CHAT_MODEL = ChatOpenAI(model_name='gpt-4o-mini', api_key=OPENAI_API_KEY, temperature=0)

In [20]:
from langchain_core.prompts import ChatPromptTemplate
from langchain_core.runnables import RunnablePassthrough
from langchain_core.output_parsers import StrOutputParser


RAG_TEMPLATE = """
You are an assistant for question-answering tasks. Use the following pieces of retrieved context 
to answer the question.
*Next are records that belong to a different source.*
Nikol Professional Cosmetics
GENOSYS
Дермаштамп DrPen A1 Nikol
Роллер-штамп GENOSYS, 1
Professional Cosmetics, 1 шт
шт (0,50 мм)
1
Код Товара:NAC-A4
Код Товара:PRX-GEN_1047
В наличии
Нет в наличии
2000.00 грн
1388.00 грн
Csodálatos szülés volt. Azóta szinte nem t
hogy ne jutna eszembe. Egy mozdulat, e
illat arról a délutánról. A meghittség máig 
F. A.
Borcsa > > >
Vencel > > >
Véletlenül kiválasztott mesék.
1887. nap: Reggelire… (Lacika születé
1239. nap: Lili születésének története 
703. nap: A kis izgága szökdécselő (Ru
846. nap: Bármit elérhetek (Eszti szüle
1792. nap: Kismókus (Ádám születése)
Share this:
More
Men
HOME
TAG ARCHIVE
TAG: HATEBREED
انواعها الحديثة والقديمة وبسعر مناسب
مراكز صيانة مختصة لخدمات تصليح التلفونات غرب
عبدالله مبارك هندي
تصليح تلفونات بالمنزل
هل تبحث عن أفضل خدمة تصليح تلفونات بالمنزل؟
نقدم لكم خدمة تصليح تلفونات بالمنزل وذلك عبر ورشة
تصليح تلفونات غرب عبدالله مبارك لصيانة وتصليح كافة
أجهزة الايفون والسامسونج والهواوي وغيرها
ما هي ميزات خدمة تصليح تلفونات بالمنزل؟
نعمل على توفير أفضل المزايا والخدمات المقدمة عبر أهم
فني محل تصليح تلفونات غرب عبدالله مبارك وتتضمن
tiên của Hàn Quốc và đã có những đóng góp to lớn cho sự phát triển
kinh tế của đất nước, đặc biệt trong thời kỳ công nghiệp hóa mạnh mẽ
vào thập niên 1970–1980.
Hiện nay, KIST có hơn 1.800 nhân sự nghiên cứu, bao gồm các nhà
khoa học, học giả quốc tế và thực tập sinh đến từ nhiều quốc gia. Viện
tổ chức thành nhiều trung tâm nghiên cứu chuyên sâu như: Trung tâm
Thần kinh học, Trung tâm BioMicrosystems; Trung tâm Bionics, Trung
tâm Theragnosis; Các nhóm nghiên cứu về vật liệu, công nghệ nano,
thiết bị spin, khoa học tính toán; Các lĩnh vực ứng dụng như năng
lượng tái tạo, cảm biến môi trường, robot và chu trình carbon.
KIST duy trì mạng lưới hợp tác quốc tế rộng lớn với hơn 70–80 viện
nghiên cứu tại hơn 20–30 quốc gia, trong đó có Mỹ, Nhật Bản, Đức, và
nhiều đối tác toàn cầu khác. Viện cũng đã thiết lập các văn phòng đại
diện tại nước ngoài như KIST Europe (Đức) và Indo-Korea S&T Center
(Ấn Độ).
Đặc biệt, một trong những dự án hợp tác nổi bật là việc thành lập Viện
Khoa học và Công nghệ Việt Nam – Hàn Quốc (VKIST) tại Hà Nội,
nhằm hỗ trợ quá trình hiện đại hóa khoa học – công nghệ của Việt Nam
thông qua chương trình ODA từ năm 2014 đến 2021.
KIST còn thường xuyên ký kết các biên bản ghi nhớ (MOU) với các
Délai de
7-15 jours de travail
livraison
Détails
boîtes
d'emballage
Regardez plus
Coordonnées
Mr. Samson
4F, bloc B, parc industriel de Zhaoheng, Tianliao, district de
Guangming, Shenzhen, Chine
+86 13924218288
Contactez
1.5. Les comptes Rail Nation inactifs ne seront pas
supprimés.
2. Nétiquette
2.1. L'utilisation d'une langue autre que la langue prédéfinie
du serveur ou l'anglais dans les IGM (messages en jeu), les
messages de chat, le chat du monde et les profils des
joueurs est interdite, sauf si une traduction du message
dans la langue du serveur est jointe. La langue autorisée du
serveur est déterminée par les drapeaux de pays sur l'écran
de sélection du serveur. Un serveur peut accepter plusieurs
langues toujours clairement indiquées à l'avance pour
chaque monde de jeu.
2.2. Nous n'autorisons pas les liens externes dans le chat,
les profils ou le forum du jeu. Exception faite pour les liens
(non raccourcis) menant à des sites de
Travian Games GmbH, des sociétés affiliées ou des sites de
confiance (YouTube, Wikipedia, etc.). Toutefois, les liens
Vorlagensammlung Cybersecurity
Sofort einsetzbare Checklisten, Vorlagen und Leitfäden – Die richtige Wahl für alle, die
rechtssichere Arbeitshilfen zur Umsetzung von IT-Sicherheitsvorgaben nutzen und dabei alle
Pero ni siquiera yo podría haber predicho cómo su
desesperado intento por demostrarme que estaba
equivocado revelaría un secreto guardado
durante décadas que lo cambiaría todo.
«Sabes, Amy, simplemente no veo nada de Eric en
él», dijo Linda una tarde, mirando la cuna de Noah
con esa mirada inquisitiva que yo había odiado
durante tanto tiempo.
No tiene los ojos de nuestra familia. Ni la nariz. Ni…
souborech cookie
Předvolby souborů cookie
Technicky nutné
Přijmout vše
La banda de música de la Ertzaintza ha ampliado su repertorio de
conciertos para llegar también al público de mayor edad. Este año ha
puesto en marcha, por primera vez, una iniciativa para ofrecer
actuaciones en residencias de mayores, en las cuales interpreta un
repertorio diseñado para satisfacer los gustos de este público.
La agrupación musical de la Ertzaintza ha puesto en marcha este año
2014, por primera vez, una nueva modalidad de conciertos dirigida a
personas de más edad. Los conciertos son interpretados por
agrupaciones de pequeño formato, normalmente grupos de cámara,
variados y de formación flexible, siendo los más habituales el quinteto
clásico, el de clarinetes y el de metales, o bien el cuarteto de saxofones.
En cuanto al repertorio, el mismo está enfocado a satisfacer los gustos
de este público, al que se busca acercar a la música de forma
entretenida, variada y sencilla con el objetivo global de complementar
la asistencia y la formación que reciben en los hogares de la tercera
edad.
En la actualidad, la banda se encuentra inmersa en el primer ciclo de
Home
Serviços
If you don't know the answer, just say that you don't know.

<context>
{context}
</context>

Answer the following question:

{question}"""

rag_prompt = ChatPromptTemplate.from_template(RAG_TEMPLATE)

def format_docs(docs):
    return "\n\n".join(doc.page_content for doc in docs)


rag_chain = (
    {"context": retriever | format_docs, "question": RunnablePassthrough()}
    | rag_prompt
    | CHAT_MODEL
    | StrOutputParser()
)

In [23]:
query = "Give me the revenue for financial services for year 2023?"
response = rag_chain.invoke(query)

In [24]:
response

'The revenue for Financial Services for the year 2023 is $242 million.'

In [25]:

query = query = "What are the assets EPAM hold for 2022, 2023"
response = rag_chain.invoke(query)

In [26]:
response

"The retrieved context does not provide specific information about the total assets held by EPAM for the years 2022 and 2023. Therefore, I don't know the answer."